Bedroom with Vaulted Ceiling:
Especially a bedroom with a vaulted ceiling, the instinct is to paint the entire room white or some other neutral color like beige, light tan, cream or gray because these colors on ceiling give the illusion of more space. However don’t pick a rich color for both the ceiling and the walls, because that has a tendency to make the space feel claustrophobic or too dark. Instead of rich colors be wise to pick a softer shade.
However, use white for small rooms. While a huge room with a vaulted ceiling may accommodate brown paint to match woodwork, a small room requires a different approach.
Use of wooden beams is a wonderful concept in vaulted ceiling design. Beams over drywall or open beams can contrast with ceiling paint. Imagine that: vaulted ceiling painted in white and black painted beams for great contrast or vaulted ceiling painted in beige and dark brown beams.
Also, you can use stained wood trim to accent the room’s colors. Whatever colors you use for walls or the vaulted ceiling, you might choose to incorporate stained wood trim to give the room an upscale look.
Care should be taken however as too much added architecture will cause the vaulted ceiling to appear far too heavy and loaded for the specific room.

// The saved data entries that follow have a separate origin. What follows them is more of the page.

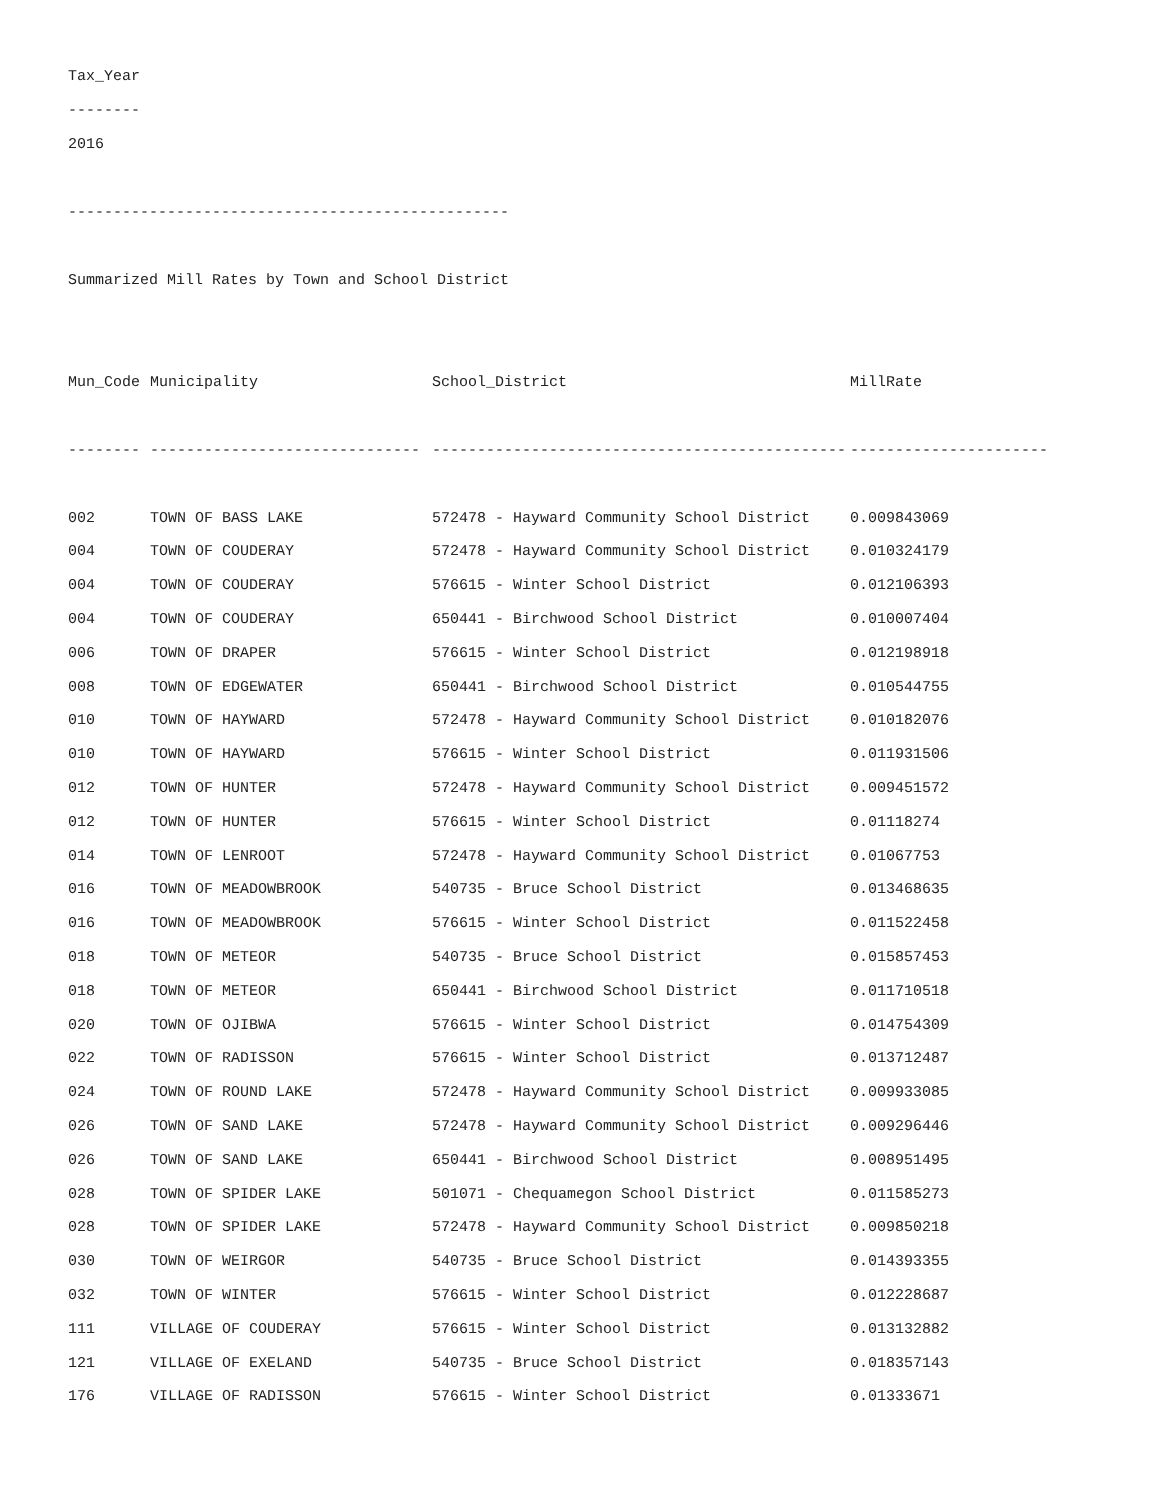Tax_Year
--------
2016
-------------------------------------------------
Summarized Mill Rates by Town and School District
| Mun_Code | Municipality | School_District | MillRate |
| --- | --- | --- | --- |
| -------- | ------------------------------ | ---------------------------------------------- | ---------------------- |
| 002 | TOWN OF BASS LAKE | 572478 - Hayward Community School District | 0.009843069 |
| 004 | TOWN OF COUDERAY | 572478 - Hayward Community School District | 0.010324179 |
| 004 | TOWN OF COUDERAY | 576615 - Winter School District | 0.012106393 |
| 004 | TOWN OF COUDERAY | 650441 - Birchwood School District | 0.010007404 |
| 006 | TOWN OF DRAPER | 576615 - Winter School District | 0.012198918 |
| 008 | TOWN OF EDGEWATER | 650441 - Birchwood School District | 0.010544755 |
| 010 | TOWN OF HAYWARD | 572478 - Hayward Community School District | 0.010182076 |
| 010 | TOWN OF HAYWARD | 576615 - Winter School District | 0.011931506 |
| 012 | TOWN OF HUNTER | 572478 - Hayward Community School District | 0.009451572 |
| 012 | TOWN OF HUNTER | 576615 - Winter School District | 0.01118274 |
| 014 | TOWN OF LENROOT | 572478 - Hayward Community School District | 0.01067753 |
| 016 | TOWN OF MEADOWBROOK | 540735 - Bruce School District | 0.013468635 |
| 016 | TOWN OF MEADOWBROOK | 576615 - Winter School District | 0.011522458 |
| 018 | TOWN OF METEOR | 540735 - Bruce School District | 0.015857453 |
| 018 | TOWN OF METEOR | 650441 - Birchwood School District | 0.011710518 |
| 020 | TOWN OF OJIBWA | 576615 - Winter School District | 0.014754309 |
| 022 | TOWN OF RADISSON | 576615 - Winter School District | 0.013712487 |
| 024 | TOWN OF ROUND LAKE | 572478 - Hayward Community School District | 0.009933085 |
| 026 | TOWN OF SAND LAKE | 572478 - Hayward Community School District | 0.009296446 |
| 026 | TOWN OF SAND LAKE | 650441 - Birchwood School District | 0.008951495 |
| 028 | TOWN OF SPIDER LAKE | 501071 - Chequamegon School District | 0.011585273 |
| 028 | TOWN OF SPIDER LAKE | 572478 - Hayward Community School District | 0.009850218 |
| 030 | TOWN OF WEIRGOR | 540735 - Bruce School District | 0.014393355 |
| 032 | TOWN OF WINTER | 576615 - Winter School District | 0.012228687 |
| 111 | VILLAGE OF COUDERAY | 576615 - Winter School District | 0.013132882 |
| 121 | VILLAGE OF EXELAND | 540735 - Bruce School District | 0.018357143 |
| 176 | VILLAGE OF RADISSON | 576615 - Winter School District | 0.01333671 |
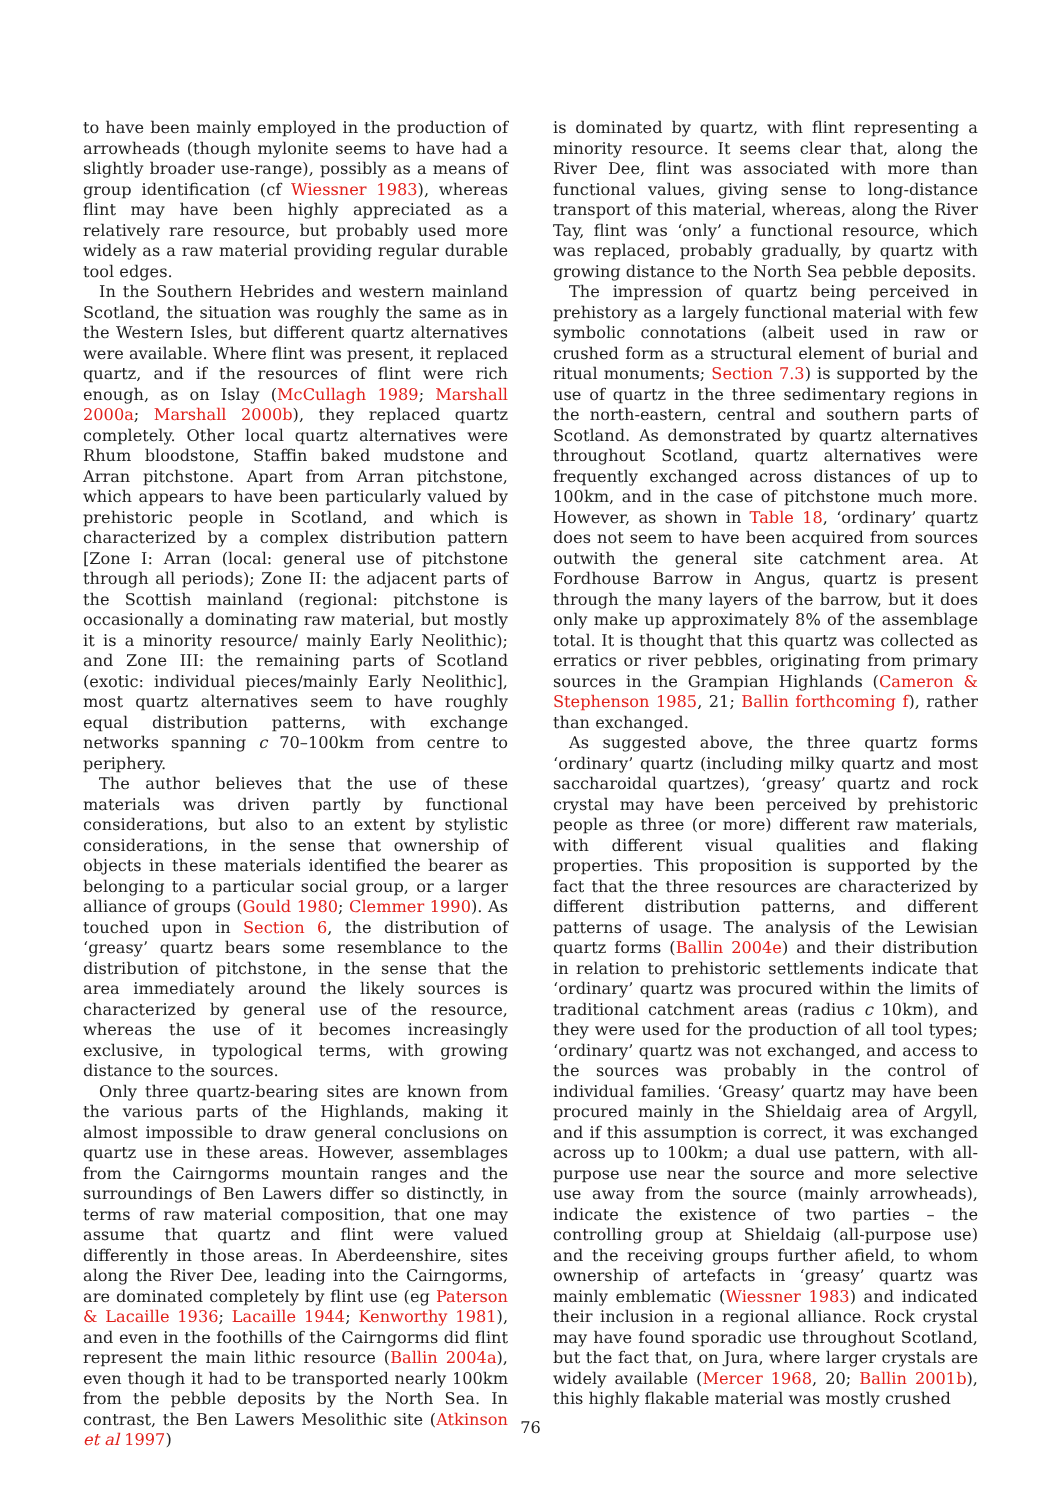to have been mainly employed in the production of arrowheads (though mylonite seems to have had a slightly broader use-range), possibly as a means of group identification (cf Wiessner 1983), whereas flint may have been highly appreciated as a relatively rare resource, but probably used more widely as a raw material providing regular durable tool edges.
In the Southern Hebrides and western mainland Scotland, the situation was roughly the same as in the Western Isles, but different quartz alternatives were available. Where flint was present, it replaced quartz, and if the resources of flint were rich enough, as on Islay (McCullagh 1989; Marshall 2000a; Marshall 2000b), they replaced quartz completely. Other local quartz alternatives were Rhum bloodstone, Staffin baked mudstone and Arran pitchstone. Apart from Arran pitchstone, which appears to have been particularly valued by prehistoric people in Scotland, and which is characterized by a complex distribution pattern [Zone I: Arran (local: general use of pitchstone through all periods); Zone II: the adjacent parts of the Scottish mainland (regional: pitchstone is occasionally a dominating raw material, but mostly it is a minority resource/ mainly Early Neolithic); and Zone III: the remaining parts of Scotland (exotic: individual pieces/mainly Early Neolithic], most quartz alternatives seem to have roughly equal distribution patterns, with exchange networks spanning c 70–100km from centre to periphery.
The author believes that the use of these materials was driven partly by functional considerations, but also to an extent by stylistic considerations, in the sense that ownership of objects in these materials identified the bearer as belonging to a particular social group, or a larger alliance of groups (Gould 1980; Clemmer 1990). As touched upon in Section 6, the distribution of ‘greasy’ quartz bears some resemblance to the distribution of pitchstone, in the sense that the area immediately around the likely sources is characterized by general use of the resource, whereas the use of it becomes increasingly exclusive, in typological terms, with growing distance to the sources.
Only three quartz-bearing sites are known from the various parts of the Highlands, making it almost impossible to draw general conclusions on quartz use in these areas. However, assemblages from the Cairngorms mountain ranges and the surroundings of Ben Lawers differ so distinctly, in terms of raw material composition, that one may assume that quartz and flint were valued differently in those areas. In Aberdeenshire, sites along the River Dee, leading into the Cairngorms, are dominated completely by flint use (eg Paterson & Lacaille 1936; Lacaille 1944; Kenworthy 1981), and even in the foothills of the Cairngorms did flint represent the main lithic resource (Ballin 2004a), even though it had to be transported nearly 100km from the pebble deposits by the North Sea. In contrast, the Ben Lawers Mesolithic site (Atkinson et al 1997)
is dominated by quartz, with flint representing a minority resource. It seems clear that, along the River Dee, flint was associated with more than functional values, giving sense to long-distance transport of this material, whereas, along the River Tay, flint was ‘only’ a functional resource, which was replaced, probably gradually, by quartz with growing distance to the North Sea pebble deposits.
The impression of quartz being perceived in prehistory as a largely functional material with few symbolic connotations (albeit used in raw or crushed form as a structural element of burial and ritual monuments; Section 7.3) is supported by the use of quartz in the three sedimentary regions in the north-eastern, central and southern parts of Scotland. As demonstrated by quartz alternatives throughout Scotland, quartz alternatives were frequently exchanged across distances of up to 100km, and in the case of pitchstone much more. However, as shown in Table 18, ‘ordinary’ quartz does not seem to have been acquired from sources outwith the general site catchment area. At Fordhouse Barrow in Angus, quartz is present through the many layers of the barrow, but it does only make up approximately 8% of the assemblage total. It is thought that this quartz was collected as erratics or river pebbles, originating from primary sources in the Grampian Highlands (Cameron & Stephenson 1985, 21; Ballin forthcoming f), rather than exchanged.
As suggested above, the three quartz forms ‘ordinary’ quartz (including milky quartz and most saccharoidal quartzes), ‘greasy’ quartz and rock crystal may have been perceived by prehistoric people as three (or more) different raw materials, with different visual qualities and flaking properties. This proposition is supported by the fact that the three resources are characterized by different distribution patterns, and different patterns of usage. The analysis of the Lewisian quartz forms (Ballin 2004e) and their distribution in relation to prehistoric settlements indicate that ‘ordinary’ quartz was procured within the limits of traditional catchment areas (radius c 10km), and they were used for the production of all tool types; ‘ordinary’ quartz was not exchanged, and access to the sources was probably in the control of individual families. ‘Greasy’ quartz may have been procured mainly in the Shieldaig area of Argyll, and if this assumption is correct, it was exchanged across up to 100km; a dual use pattern, with all-purpose use near the source and more selective use away from the source (mainly arrowheads), indicate the existence of two parties – the controlling group at Shieldaig (all-purpose use) and the receiving groups further afield, to whom ownership of artefacts in ‘greasy’ quartz was mainly emblematic (Wiessner 1983) and indicated their inclusion in a regional alliance. Rock crystal may have found sporadic use throughout Scotland, but the fact that, on Jura, where larger crystals are widely available (Mercer 1968, 20; Ballin 2001b), this highly flakable material was mostly crushed
76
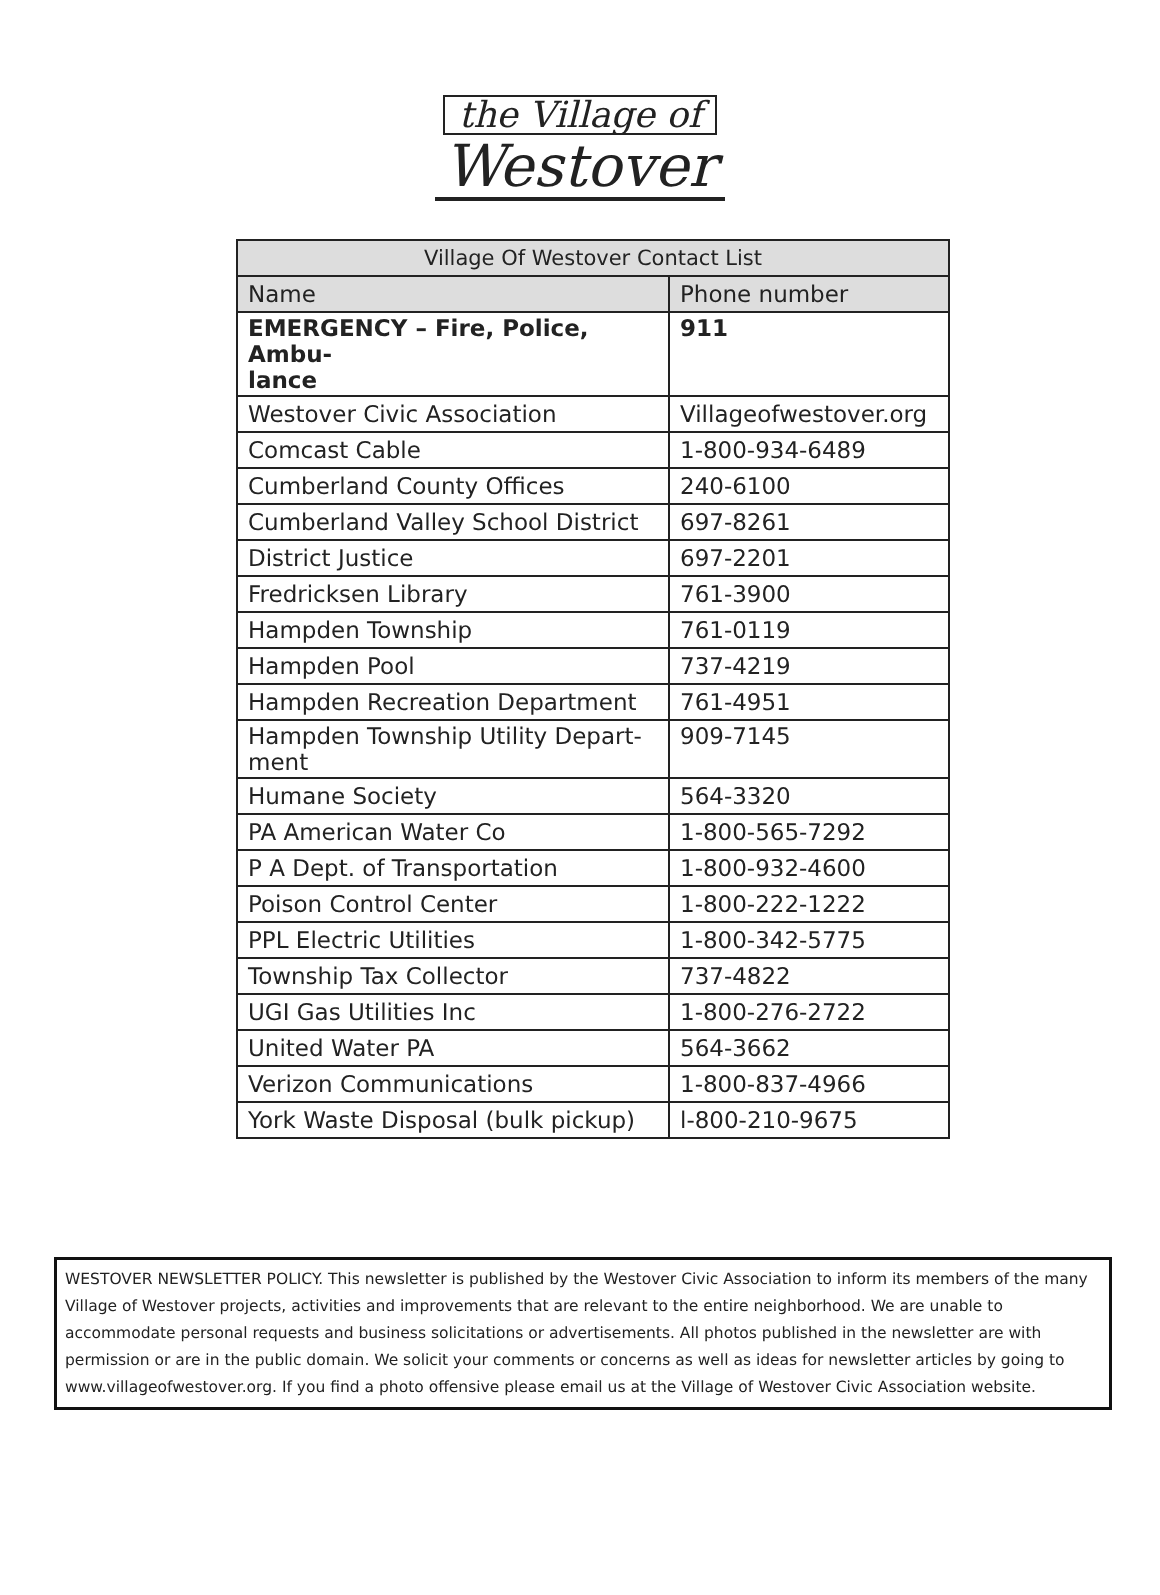the Village of
Westover
| Village Of Westover Contact List | |
| --- | --- |
| Name | Phone number |
| EMERGENCY – Fire, Police, Ambu- lance | 911 |
| Westover Civic Association | Villageofwestover.org |
| Comcast Cable | 1-800-934-6489 |
| Cumberland County Offices | 240-6100 |
| Cumberland Valley School District | 697-8261 |
| District Justice | 697-2201 |
| Fredricksen Library | 761-3900 |
| Hampden Township | 761-0119 |
| Hampden Pool | 737-4219 |
| Hampden Recreation Department | 761-4951 |
| Hampden Township Utility Depart- ment | 909-7145 |
| Humane Society | 564-3320 |
| PA American Water Co | 1-800-565-7292 |
| P A Dept. of Transportation | 1-800-932-4600 |
| Poison Control Center | 1-800-222-1222 |
| PPL Electric Utilities | 1-800-342-5775 |
| Township Tax Collector | 737-4822 |
| UGI Gas Utilities Inc | 1-800-276-2722 |
| United Water PA | 564-3662 |
| Verizon Communications | 1-800-837-4966 |
| York Waste Disposal (bulk pickup) | l-800-210-9675 |
WESTOVER NEWSLETTER POLICY. This newsletter is published by the Westover Civic Association to inform its members of the many Village of Westover projects, activities and improvements that are relevant to the entire neighborhood. We are unable to accommodate personal requests and business solicitations or advertisements. All photos published in the newsletter are with permission or are in the public domain. We solicit your comments or concerns as well as ideas for newsletter articles by going to www.villageofwestover.org. If you find a photo offensive please email us at the Village of Westover Civic Association website.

Incorporate Texture in Vaulted Ceiling:
To incorporate texture in vaulted ceiling design can be obtained in several ways, such as coffers or trays as well as textured paint. You can use venation plaster, sponge and dry brushes with bolder colors, to give depth to the texture of the walls.
Incorporating textured paint to vaulted ceiling design will cause the room to be portrayed as a singular unit as it will draw the vaulted ceiling deep into the design of the room. If for example all the walls in the particular room are light in color, it is wise to paint the high ceiling the same color and add textured paint.
One of the most important factors to take in consideration is to match light fixtures. Use a paint scheme to accent chandeliers. For example, you might paint the main beam running through the center of the ceiling pale gray. Match the gray to a couple of pewter chandeliers in the room.
TIP: Prepare yourself; draw the design in detail using colored pencils to determine if the color scheme is practical before investing in any kind of detailing.